Top of EXERCISE PASSAGE
HomeNeobank Audits8 Neobank Audit Mistakes That Can Cost Millions

8 Neobank Audit Mistakes That Can Cost Millions


A fintech founder I spoke with last year told me something I haven’t forgotten. His neobank had passed two consecutive internal audits with flying colors. Clean reports, no major findings, everyone felt good about it. Then an external examiner came in and found a compliance gap that had been sitting unnoticed for 18 months — one that ultimately cost them over $2 million in remediation, regulatory fines, and the operational nightmare of fixing it under a deadline.

The audits weren’t fake. The auditors weren’t incompetent. The problem was subtler than that: the audits were built around the wrong assumptions, checked the wrong things, and missed patterns that only became obvious in hindsight.

That story isn’t rare. It’s actually pretty typical in the neobank space, where teams move fast, technology changes constantly, and audit practices often lag years behind operational reality. So let’s talk about the mistakes that actually cost money — not the obvious ones, but the ones that hide in plain sight.


1. Treating Audit as a One-Time Annual Event


This is probably the most expensive mistake on this list, and it’s also the most normalized. The audit gets scheduled, the team scrambles to pull documentation together, everyone survives the review, and then the organization exhales and goes back to normal until the same time next year.

The problem with that approach in neobanking specifically is the pace of change. A neobank might push dozens of product updates, onboard new third-party APIs, or change transaction processing logic multiple times between annual audits. Each of those changes introduces potential risk. If you’re only looking once a year, you’re flying blind for eleven months.

The shift worth making here is toward a continuous or rolling audit model. That doesn’t mean auditing everything constantly — it means building a cadence where different risk areas get reviewed on a rotating schedule throughout the year. Transaction monitoring controls reviewed quarterly. Access permissions reviewed every 60 days. Vendor risk reviewed semi-annually. This way, nothing waits twelve months to be scrutinized.

Tools like AuditBoard and TeamMate+ are built specifically for this kind of cadence management. They let you map risk areas to review frequency and track completion over time without everything piling up at once.


2. Underestimating Third-Party and API Risk


Neobanks run on integrations. KYC providers, payment processors, card issuers, fraud detection vendors, open banking APIs — the average neobank has more third-party dependencies than most people realize. And here’s the thing: when something goes wrong in one of those integrations, it’s your customers who are affected and often your regulatory liability that gets triggered.

The audit mistake I see repeatedly is treating third-party risk as a box-ticking exercise. The vendor fills out a questionnaire once a year, someone files it away, and nobody looks at it again until the next cycle. That’s not vendor risk management — that’s the appearance of vendor risk management.

What actually works is tiering your vendors by criticality and adjusting your audit depth accordingly. A provider handling customer identity verification or transaction processing should face a much more rigorous review than a marketing automation tool. For the critical tier, you want to be looking at their SOC 2 reports, their incident history, their data handling practices, and ideally running periodic control testing rather than just reading their attestations.

If you want to understand how neobank-specific vendor dependencies show up in security audits, this breakdown of 9 digital wallet security audits covers several relevant checkpoints around third-party controls.
Bottom of EXERCISE PASSAGE
Top of RECORDED DATA
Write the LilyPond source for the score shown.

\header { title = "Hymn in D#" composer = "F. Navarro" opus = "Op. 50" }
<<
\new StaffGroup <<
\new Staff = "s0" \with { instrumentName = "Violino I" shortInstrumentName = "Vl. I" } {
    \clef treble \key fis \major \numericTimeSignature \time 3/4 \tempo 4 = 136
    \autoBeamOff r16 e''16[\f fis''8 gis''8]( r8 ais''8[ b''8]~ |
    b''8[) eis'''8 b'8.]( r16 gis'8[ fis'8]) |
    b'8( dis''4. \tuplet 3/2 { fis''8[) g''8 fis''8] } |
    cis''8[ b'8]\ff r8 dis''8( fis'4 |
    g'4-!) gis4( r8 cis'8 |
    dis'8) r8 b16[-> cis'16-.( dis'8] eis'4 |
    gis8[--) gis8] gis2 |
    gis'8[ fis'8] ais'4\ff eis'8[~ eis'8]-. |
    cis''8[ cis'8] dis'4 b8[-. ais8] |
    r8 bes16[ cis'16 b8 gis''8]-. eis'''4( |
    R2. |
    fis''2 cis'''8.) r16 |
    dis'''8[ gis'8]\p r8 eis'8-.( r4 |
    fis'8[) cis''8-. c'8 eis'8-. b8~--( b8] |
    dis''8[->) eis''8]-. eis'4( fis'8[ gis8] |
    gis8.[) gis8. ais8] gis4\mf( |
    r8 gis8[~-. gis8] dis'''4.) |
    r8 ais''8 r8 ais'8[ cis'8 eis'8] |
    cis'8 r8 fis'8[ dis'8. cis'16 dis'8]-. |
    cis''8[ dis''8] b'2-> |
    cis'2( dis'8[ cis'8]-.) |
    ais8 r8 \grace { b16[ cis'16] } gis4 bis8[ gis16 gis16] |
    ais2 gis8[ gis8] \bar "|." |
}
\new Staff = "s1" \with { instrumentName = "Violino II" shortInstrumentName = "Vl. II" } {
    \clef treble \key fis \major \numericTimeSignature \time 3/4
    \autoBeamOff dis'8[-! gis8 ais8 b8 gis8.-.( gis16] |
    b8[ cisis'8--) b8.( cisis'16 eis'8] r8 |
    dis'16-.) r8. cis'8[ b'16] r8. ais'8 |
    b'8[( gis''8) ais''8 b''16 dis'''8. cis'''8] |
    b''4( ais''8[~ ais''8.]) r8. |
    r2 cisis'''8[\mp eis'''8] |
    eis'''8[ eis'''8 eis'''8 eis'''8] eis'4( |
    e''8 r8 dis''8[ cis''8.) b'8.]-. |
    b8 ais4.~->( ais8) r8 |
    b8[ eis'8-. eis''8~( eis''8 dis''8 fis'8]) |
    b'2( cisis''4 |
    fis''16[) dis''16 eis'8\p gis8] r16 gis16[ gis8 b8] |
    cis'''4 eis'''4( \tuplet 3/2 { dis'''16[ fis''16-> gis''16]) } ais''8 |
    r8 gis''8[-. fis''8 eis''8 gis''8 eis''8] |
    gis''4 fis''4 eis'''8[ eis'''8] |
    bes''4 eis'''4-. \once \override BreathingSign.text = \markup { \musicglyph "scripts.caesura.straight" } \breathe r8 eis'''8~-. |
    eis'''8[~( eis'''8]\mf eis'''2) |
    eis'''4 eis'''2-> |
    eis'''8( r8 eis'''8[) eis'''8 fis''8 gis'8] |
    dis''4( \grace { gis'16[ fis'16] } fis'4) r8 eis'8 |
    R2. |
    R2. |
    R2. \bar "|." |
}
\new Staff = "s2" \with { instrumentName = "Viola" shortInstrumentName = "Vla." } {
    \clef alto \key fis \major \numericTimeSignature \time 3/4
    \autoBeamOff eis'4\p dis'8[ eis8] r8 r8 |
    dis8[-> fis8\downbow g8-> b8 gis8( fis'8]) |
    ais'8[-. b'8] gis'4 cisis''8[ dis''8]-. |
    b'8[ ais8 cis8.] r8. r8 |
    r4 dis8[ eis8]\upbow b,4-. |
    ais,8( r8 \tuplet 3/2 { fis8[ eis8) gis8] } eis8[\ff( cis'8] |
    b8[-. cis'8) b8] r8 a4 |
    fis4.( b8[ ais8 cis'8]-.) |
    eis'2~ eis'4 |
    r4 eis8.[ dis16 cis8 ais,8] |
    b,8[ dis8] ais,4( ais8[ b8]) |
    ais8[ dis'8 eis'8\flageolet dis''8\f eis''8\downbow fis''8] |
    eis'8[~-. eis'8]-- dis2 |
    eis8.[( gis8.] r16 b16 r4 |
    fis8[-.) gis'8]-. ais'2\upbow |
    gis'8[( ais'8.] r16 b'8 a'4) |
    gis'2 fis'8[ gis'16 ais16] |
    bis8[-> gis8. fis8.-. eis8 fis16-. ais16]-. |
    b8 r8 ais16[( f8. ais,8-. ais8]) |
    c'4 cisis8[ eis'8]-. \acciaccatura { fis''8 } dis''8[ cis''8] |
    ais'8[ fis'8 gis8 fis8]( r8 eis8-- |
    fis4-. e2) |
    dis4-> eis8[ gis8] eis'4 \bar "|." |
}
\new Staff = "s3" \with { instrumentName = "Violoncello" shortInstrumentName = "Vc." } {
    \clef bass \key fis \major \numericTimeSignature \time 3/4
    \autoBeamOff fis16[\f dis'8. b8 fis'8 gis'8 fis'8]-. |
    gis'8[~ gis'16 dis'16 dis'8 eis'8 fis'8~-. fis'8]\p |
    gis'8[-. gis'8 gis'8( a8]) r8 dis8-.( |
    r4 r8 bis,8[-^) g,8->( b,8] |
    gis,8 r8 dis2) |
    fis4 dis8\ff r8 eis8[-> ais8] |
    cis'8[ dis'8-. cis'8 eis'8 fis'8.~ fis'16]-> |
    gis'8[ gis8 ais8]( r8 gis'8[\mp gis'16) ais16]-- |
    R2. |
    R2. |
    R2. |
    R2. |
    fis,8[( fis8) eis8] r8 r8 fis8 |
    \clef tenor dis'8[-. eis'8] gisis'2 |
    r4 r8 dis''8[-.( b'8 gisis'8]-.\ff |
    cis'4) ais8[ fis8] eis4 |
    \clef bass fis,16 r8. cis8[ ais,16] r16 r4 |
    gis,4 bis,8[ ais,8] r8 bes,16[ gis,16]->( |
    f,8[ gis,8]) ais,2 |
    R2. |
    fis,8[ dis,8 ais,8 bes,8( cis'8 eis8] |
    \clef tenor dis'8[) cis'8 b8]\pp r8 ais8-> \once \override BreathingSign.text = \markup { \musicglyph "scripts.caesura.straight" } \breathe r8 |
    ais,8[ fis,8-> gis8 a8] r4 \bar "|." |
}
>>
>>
Bottom of RECORDED DATA
- WHAT TO DO
In the article on neobank audit mistakes, list every kind of integration named right after the sentence "Neobanks run on integrations."

- ANSWER FOR THIS EXERCISE
- KYC providers
- Payment processors
- Card issuers
- Fraud detection vendors
- Open banking APIs